Profilo di Elio Angelini a cura dell'amico Giuseppe Anzelmo

Lo conobbi circa un quarto di secolo fa. Da allora la nostra amicizia è sempre stata costante e ben volentieri mi sono attivato per scrivere questa sua presentazione, che non vuole essere una sua scheda biografica, ma un “flash” della sua natura interiore.

Giovane imprenditore, amante entusiasta del proprio lavoro di albergatore.
Più tardi, scoprii il suo talento anche in altri campi dell’imprenditoria.
Però da sempre, lo conobbi per l’amore per la sua terra: Tartano e le sue valli.
I paesaggi alpini mozzafiato, i dolci pendii delle cime, i caprioli che giocano sulle rive scoscese, i fiori, che sembra impossibile possano avere colori così belli in una natura fredda ed apparentemente ostile, tutto fa parte di un suo modo di amare.
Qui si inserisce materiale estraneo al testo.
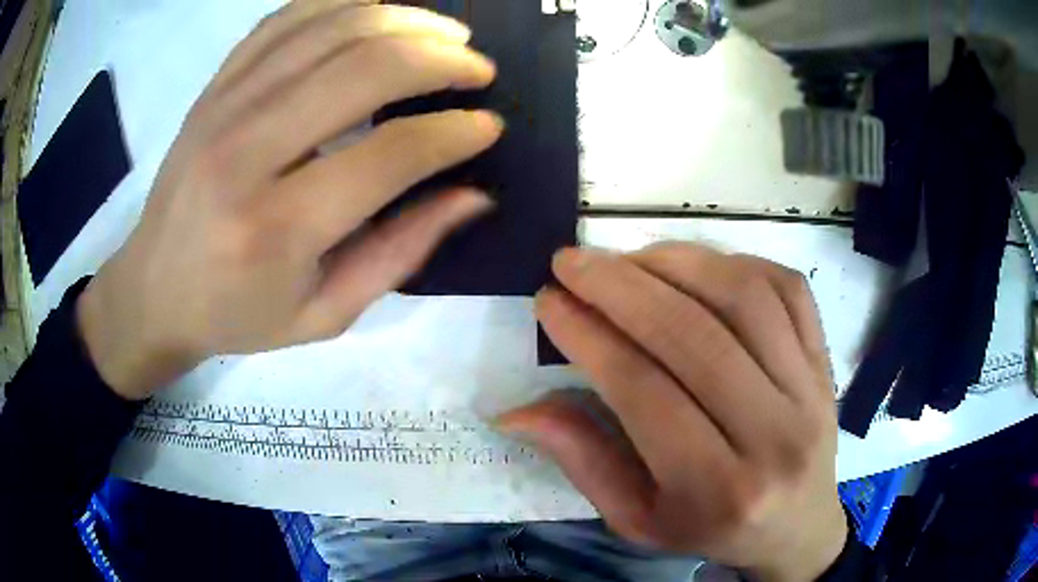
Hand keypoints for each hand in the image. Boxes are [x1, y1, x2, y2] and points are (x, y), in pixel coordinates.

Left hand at [76, 0, 502, 399]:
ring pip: (332, 26)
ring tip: (446, 32)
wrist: (153, 290)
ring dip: (405, 19)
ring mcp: (224, 105)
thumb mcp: (324, 312)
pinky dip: (343, 3)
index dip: (454, 133)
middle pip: (365, 68)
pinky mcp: (215, 85)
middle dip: (441, 59)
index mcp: (276, 227)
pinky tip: (379, 11)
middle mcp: (245, 151)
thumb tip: (474, 194)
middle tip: (478, 68)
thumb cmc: (236, 314)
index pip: (390, 154)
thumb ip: (400, 251)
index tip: (489, 126)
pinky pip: (287, 18)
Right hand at [499, 244, 846, 580]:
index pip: (645, 393)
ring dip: (675, 263)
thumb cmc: (712, 528)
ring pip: (744, 298)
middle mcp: (774, 435)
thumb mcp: (637, 518)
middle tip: (572, 262)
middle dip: (621, 286)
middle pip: (694, 336)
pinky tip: (694, 266)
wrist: (797, 525)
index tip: (549, 301)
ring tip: (627, 259)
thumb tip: (516, 412)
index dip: (589, 337)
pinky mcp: (825, 360)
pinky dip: (734, 262)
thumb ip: (583, 460)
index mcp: (718, 492)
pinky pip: (787, 288)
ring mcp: (810, 390)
Amore che non si limitava alla semplice contemplazione della natura come fa per esempio qualsiasi amante della montagna, il quale si bea di essere posseduto dall’immensità stessa nella quale si muove, ma amore attivo, un amore che trasforma in bellezza ciò che contempla, dandogli vita con l’organizzazione di quegli eventi atti a promuovere la rivalutazione della sua terra, proponendosi nell’amministrazione Comunale, e negli Enti Pubblici della provincia di Sondrio nonché all’attività politica intesa come mezzo di rivalutazione del legame con la sua valle.

Ma il vero matrimonio con la valle si è avuto con il progetto “Vivi Orobie”, ovvero con il recupero di terreni da pascolo con insediate una ventina di malghe in disuso, rovinate dalle intemperie, ma soprattutto rovinate dall’abbandono dell’uomo, il quale da un po’ di tempo in qua, insegue quasi esclusivamente il miraggio di una vita tranquilla, da perseguire con il minimo sforzo.
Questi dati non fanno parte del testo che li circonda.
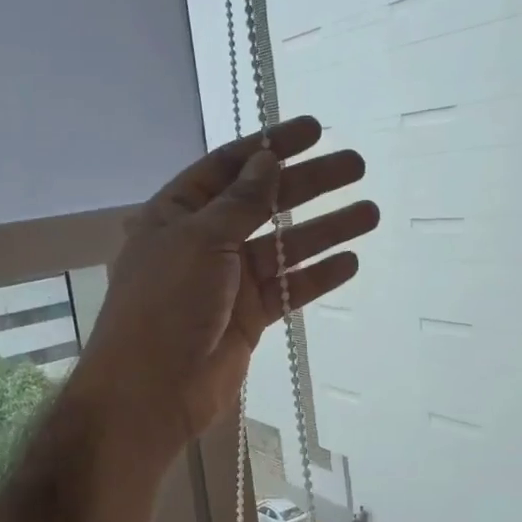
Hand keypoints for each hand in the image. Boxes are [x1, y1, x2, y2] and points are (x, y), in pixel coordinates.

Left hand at [74, 116, 378, 456]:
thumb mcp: (200, 240)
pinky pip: (288, 288)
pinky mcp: (248, 316)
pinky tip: (351, 261)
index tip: (314, 130)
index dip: (271, 145)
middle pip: (264, 202)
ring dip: (324, 228)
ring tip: (369, 212)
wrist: (151, 391)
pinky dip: (317, 275)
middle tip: (355, 165)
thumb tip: (268, 161)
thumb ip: (240, 202)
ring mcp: (228, 280)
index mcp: (178, 213)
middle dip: (309, 183)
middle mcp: (204, 240)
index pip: (229, 166)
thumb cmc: (166, 304)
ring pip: (283, 246)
Malghe tutte da ristrutturare e riportare in attività, a quell’antico splendore di quando l’uomo viveva in sinergia con la natura.
Il lui la cosa che più ho apprezzato è quella di vedere, oltre le apparenze delle cose, la poesia nascosta oltre le cose stesse.
La madonnina dipinta sulla parete di una casa della Biorca, un canale di gronda fatto in un pezzo unico di larice scavato, l’accuratezza della posa dei sassi a secco utilizzati nella costruzione delle malghe, e posati ad uno ad uno in modo tale che anche con stravento l’acqua non entrasse mai all’interno, l’architettura spontanea con la quale i “nostri vecchi” pur senza diplomi o lauree, sapevano “incastonare” ciò che costruivano nel territorio in modo tale che alla bellezza della natura si aggiungeva la bellezza, anche semplice, dell’opera umana, erano tutte oggetto di stupore come quella di chi affacciandosi per la prima volta nel mondo ne scoprisse tutte le meraviglie.

Ma questo stupore, ha segnato il mondo di Elio; così come colui che ha sentito una musica dolcissima non si da pace finché non sia riuscito a risentirla, così lui, sperimentato queste meraviglie intese come poesia, altro non cerca se non perpetuarle.

Vivere quindi il territorio come poesia. Non come semplice spazio dove esplicare la propria esistenza, ma come spazio dove l’uomo possa lasciare la sua impronta tramite le sue opere. Impronta che anche a distanza di secoli lascia il visitatore che ne percepisce la bellezza senza fiato per qualche secondo.